Most accurate test to date developed to measure biological aging

A team of European researchers has developed a new test that can accurately measure biological aging in a clinical setting. The discovery was made while studying patients for the aging effects of chronic kidney disease.

The new test is an epigenetic clock—a type of biochemical assessment that looks at DNA to understand how well the body is aging in contrast to its chronological age—and is the first of these cutting-edge tests to be proven to perform accurately in a clinical setting, in both healthy and unhealthy tissue.

The work was led by a partnership between the University of Glasgow and the Karolinska Institutet, Stockholm, and is published in the Journal of Internal Medicine as part of a study into the aging effects of chronic kidney disease and its associated treatments. It is titled "Epigenetic clocks indicate that kidney transplantation and not dialysis mitigates the effects of renal aging."

The research team studied more than 400 patients with chronic kidney disease in Sweden alongside around 100 matched population controls, to better understand the impact on aging of the disease, including during dialysis treatment and after kidney transplant.

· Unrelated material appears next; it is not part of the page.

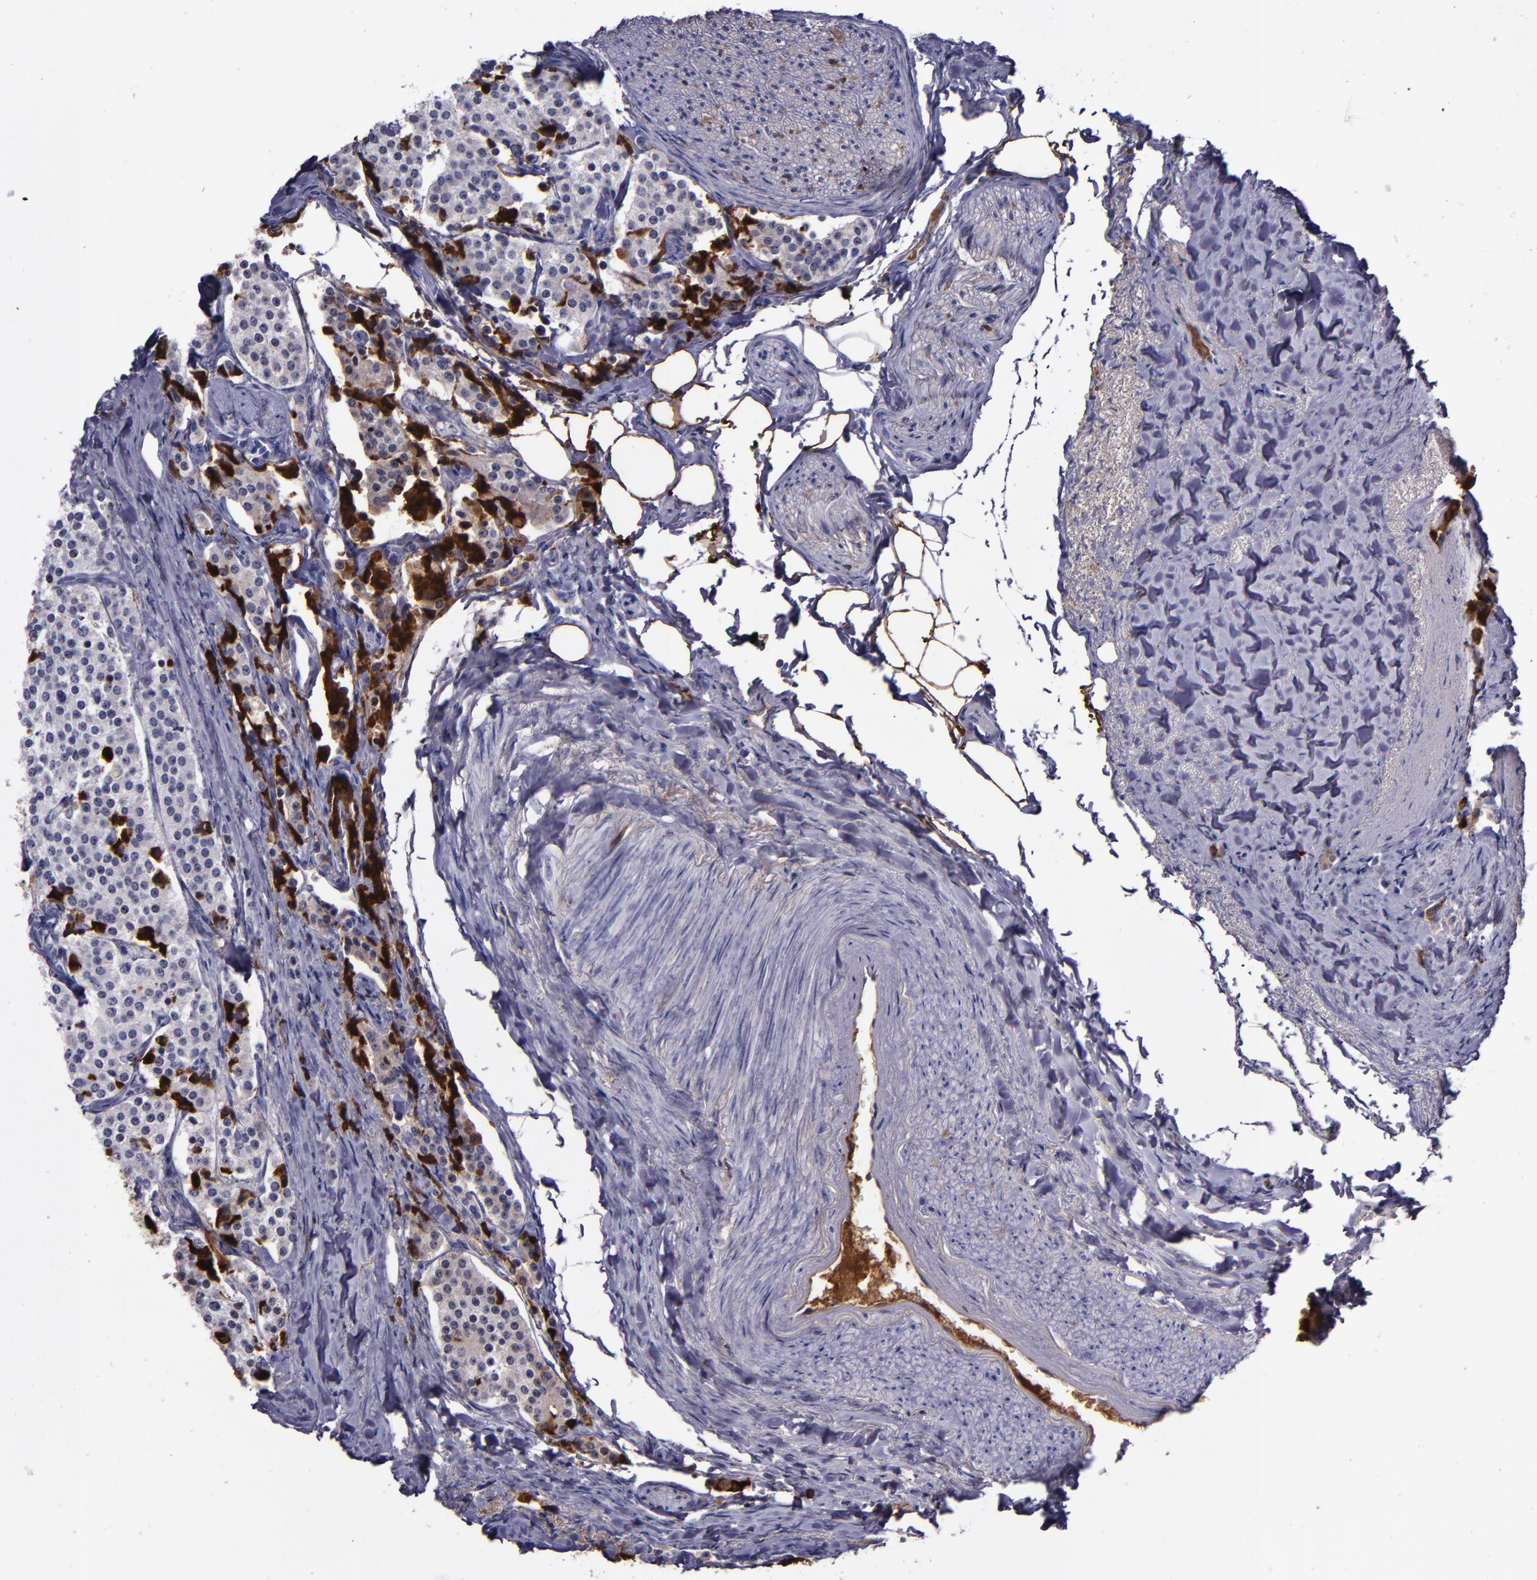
{"staining": {"intensity": "moderate", "quantity": "<25%", "location": "cytoplasmic/membranous"}, "tissue": "carcinoid", "cell_type": "Tumor cells", "image_type": "cancer", "snomed": [{"axis": "morphology", "description": "Carcinoid, malignant, NOS"}, {"axis": "topography", "description": "Colon"}], "caption": "A photomicrograph of human carcinoid stained for a protein exhibits moderate cytoplasmic/membranous brown staining in tumor cells.", "gene": "APOH", "patient": {"sex": "female", "age": 61}}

To do this, researchers used a range of tests including blood biomarkers, skin autofluorescence and epigenetic clocks. The team used the clocks to measure the change in biological age of around 47 patients one year after kidney transplantation, or one year after the start of their dialysis treatment, as well as how the healthy tissue in 48 controls aged by comparison.

The results showed that for patients with chronic kidney disease, their biological clock is ticking faster than the average person's. This continues to be the case even after dialysis treatment. Indeed, patients' biological clocks were only shown to slow down following a kidney transplant.

However, while the epigenetic clocks all showed a similar picture, the research team found that none of the current clocks could be shown to be accurate in a clinical setting, and all were found to be inaccurate to differing degrees when tested in healthy tissue over time.

To address this, the team developed a new, more accurate epigenetic clock—the Glasgow-Karolinska Clock—that works on healthy and unhealthy tissue. The results from this new clock matched what doctors saw in patients with chronic kidney disease, and also appeared to accurately assess healthy tissue too. This study is the first real-world test of epigenetic clocks in a normal aging setting, and against clinical parameters.

As the body ages, a series of factors lead to epigenetic changes and loss of a chemical tag (DNA methylation) from your DNA. This is often associated with a range of disease common to aging, such as chronic kidney disease, cancer and heart disease. Epigenetic clocks have been proposed as a "gold standard" for measuring age accurately, beyond a person's biological age, as they are able to measure methylation tags on DNA.

Professor Paul Shiels, lead author of the study for the University of Glasgow, said, "This study is the first time in a clinical setting that we can accurately report on the extent of biological as opposed to chronological aging in chronic kidney disease patients. Our findings, using the new Glasgow-Karolinska Clock—show that not only are these patients aging faster than people in the general population, their accelerated aging only slows down once they have had a transplant. Treatment with dialysis does not appear to impact this process.

"This is also the first clinical test of epigenetic clocks, and the discovery that most are inaccurate when compared with medical evidence has led us to develop a new more accurate test which can accurately measure methylation tags on DNA of both healthy and unhealthy tissue. We have proven it is accurate to the high standards of a clinical setting.

"Methylation tagging of DNA is impacted by what we eat and also out gut microbiome. As a result, this new clock has real potential to be able to evaluate lifestyle interventions, including diet, that could benefit the public and help to address issues such as health inequalities."

Peter Stenvinkel, professor at Karolinska Institutet, said, "I found the new tool to estimate effects of interventions on biological age of much interest. The tool could be used to study treatment strategies in patients with end-stage kidney disease—a group subjected to premature aging."